Can you believe they shot that all in one take? Me neither.
I think I’m a little bit in love with them.
08.2.06
Why is it that shameless self-promotion is all the rage lately? Maybe I’m just tuning in late and it’s been in vogue all along, but now it seems more blatant than ever. HGTV is airing a promo for a new reality design show in which one of the contestants looks at the camera and sneers, “I don’t do okay, I do GREAT.” What is he, Tony the Tiger? If I were a judge, he’d lose on the basis of that moronic statement alone. On last season’s “The Next Food Network Star,” one of the contestants was convinced he would win because he thought he was so beautiful, fit, charming, and talented, which he made sure to mention during nearly every episode while simultaneously cutting down his fellow contestants. Still, that’s nothing compared to the bloated praise contestants shower upon themselves on “The Apprentice.” Of course, they have quite the example to follow, as the show once featured a shot of a framed photo of Donald Trump hanging on the wall, entitled MASTER OF THE UNIVERSE. And then, of course, there’s Paris Hilton. Apparently she has decided that she is this decade’s icon. ICON. Based on what? Her amazing screen presence on the FOX network? Her prestigious “film” career? Her astounding vocal talent in “Stars Are Blind”? Her wisdom to proclaim that only fat people drink Diet Coke? Hmmm, I’m thinking less “icon” and more “idiot.” But maybe that’s just me.
08.1.06
back on track
Posted by danielle under it tastes so good when it hits your lips!, the daily grindLeave a Comment
I don’t know what was up with my bad mood yesterday, but it hit me from out of nowhere and camped out for the rest of the day. Luckily, Harry Potter helped a bit (as Harry Potter always does), as did listening to the rain last night. At any rate, I think it’s gone now, or at least hiding under its rock for awhile.
So the big news is that my brother and his wife are having twin girls! I know my sister-in-law is relieved, because she feared that the testosterone would kill her if she were to have twin boys in addition to the two males already inhabiting the house. I agree, it will be nice to have a little estrogen to balance things out. I can’t wait to have two little nieces running around. And I’m sure my brother and his wife can’t wait for me to visit so I can babysit while they pass out from sheer exhaustion.

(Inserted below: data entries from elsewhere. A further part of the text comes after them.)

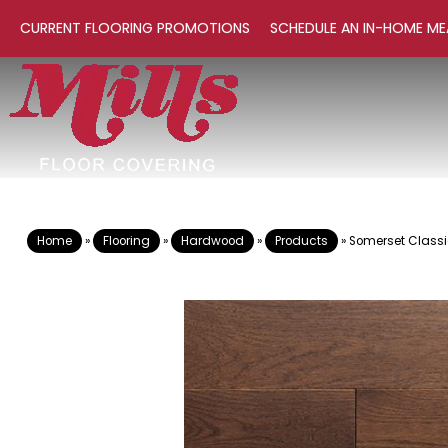
CURRENT FLOORING PROMOTIONS
SCHEDULE AN IN-HOME ME
Home
»
Flooring
»
Hardwood
»
Products
»
Somerset Classi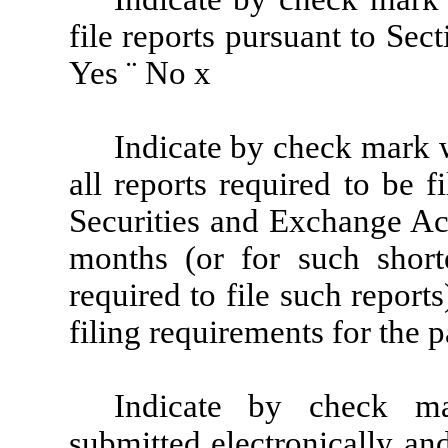
file reports pursuant to Sec
Yes
¨
No
x
Indicate by check mark wh
all reports required to be 
Securities and Exchange Ac
months (or for such shorte
required to file such report
filing requirements for the 
Indicate by check ma
submitted electronically an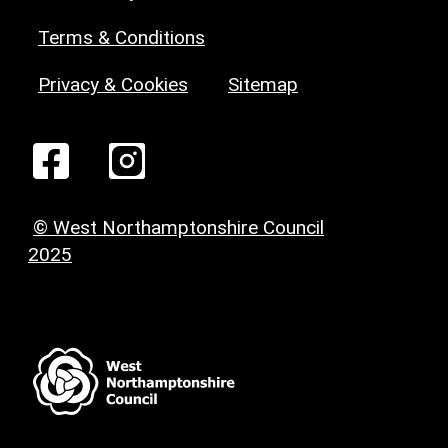
Terms & Conditions
Privacy & Cookies
Sitemap
© West Northamptonshire Council
2025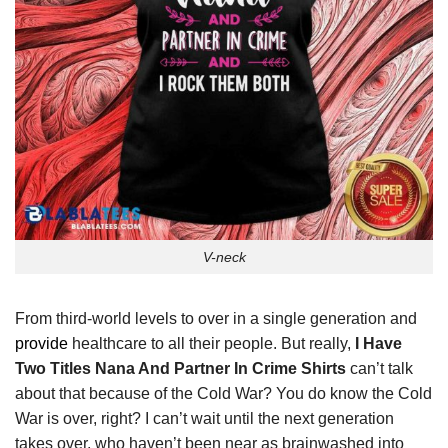
V-neck
From third-world levels to over in a single generation and
provide
healthcare to all their people. But really,
I Have
Two Titles Nana And Partner In Crime Shirts
can’t talk
about that because of the Cold War? You do know the Cold
War is over, right? I can’t wait until the next generation
takes over, who haven’t been near as brainwashed into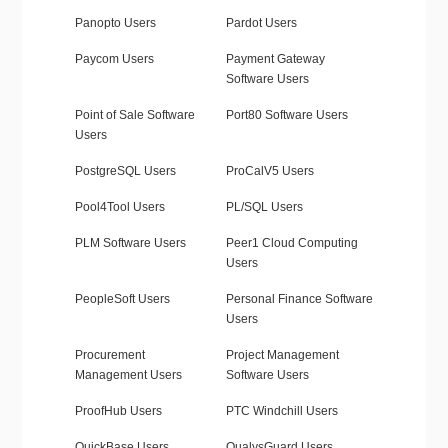
Panopto Users
Pardot Users
Paycom Users
Payment Gateway
Software Users
Point of Sale Software
Port80 Software Users
Users
PostgreSQL Users
ProCalV5 Users
Pool4Tool Users
PL/SQL Users
PLM Software Users
Peer1 Cloud Computing
Users
PeopleSoft Users
Personal Finance Software
Users
Procurement
Project Management
Management Users
Software Users
ProofHub Users
PTC Windchill Users
QuickBase Users
QualysGuard Users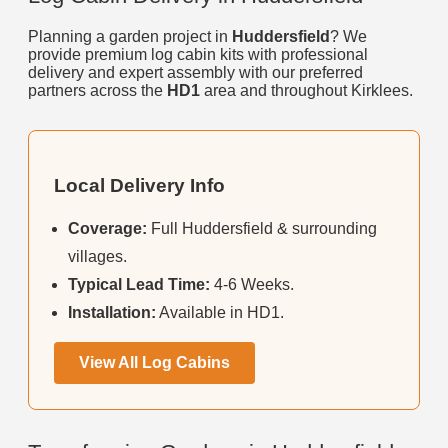
Planning a garden project in
Huddersfield
? We
provide premium log cabin kits with professional
delivery and expert assembly with our preferred
partners across the
HD1
area and throughout Kirklees.
Local Delivery Info
Coverage:
Full Huddersfield & surrounding
villages.
Typical Lead Time:
4-6 Weeks.
Installation:
Available in HD1.
View All Log Cabins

It’s hard to believe that my younger brother will soon have three children (and all under the age of three!). Are we really getting that old? I thought 30 was the new 20, but all of the sudden my knees are cracking every time I bend my legs. The hell? A friend and I have always joked about ending up like the Golden Girls, but I didn’t think I’d be needing a cane (or Centrum Silver) quite so soon.
In foodie news, Robert, Sarah, Kirsten, and I convened for sushi yet again over the weekend, this time at Origami, one of my favorite sushi restaurants in the city. We ordered the deluxe sushi platters, which featured a variety of nigiri, including octopus, salmon, tuna, yellowtail, and shrimp, as well as smelt roe, maki rolls, and Japanese omelet. We also had miso soup, seaweed salad, Japanese pickles, and the best edamame I’ve ever eaten. I’m not sure what made this particular edamame stand out. Maybe it was that the pods were warm, almost hot to the touch, and that they had been lightly salted to just the right degree–not too much, not too little. Or maybe it was simply the edamame itself: fresh, crisp, and bright on the outside, tender and slightly sweet on the inside. Needless to say, we ate with gusto, occasionally moaning and rolling our eyes (or choking on unexpected lumps of wasabi, but whatever). I’d love to take them to all of the sushi restaurants in the city, but it looks like we’re going to have to space them out a bit, since we’ve hit sushi several times in the past few weeks. There are so many great restaurants to choose from, though, that I’m sure nobody will be complaining wherever we end up next.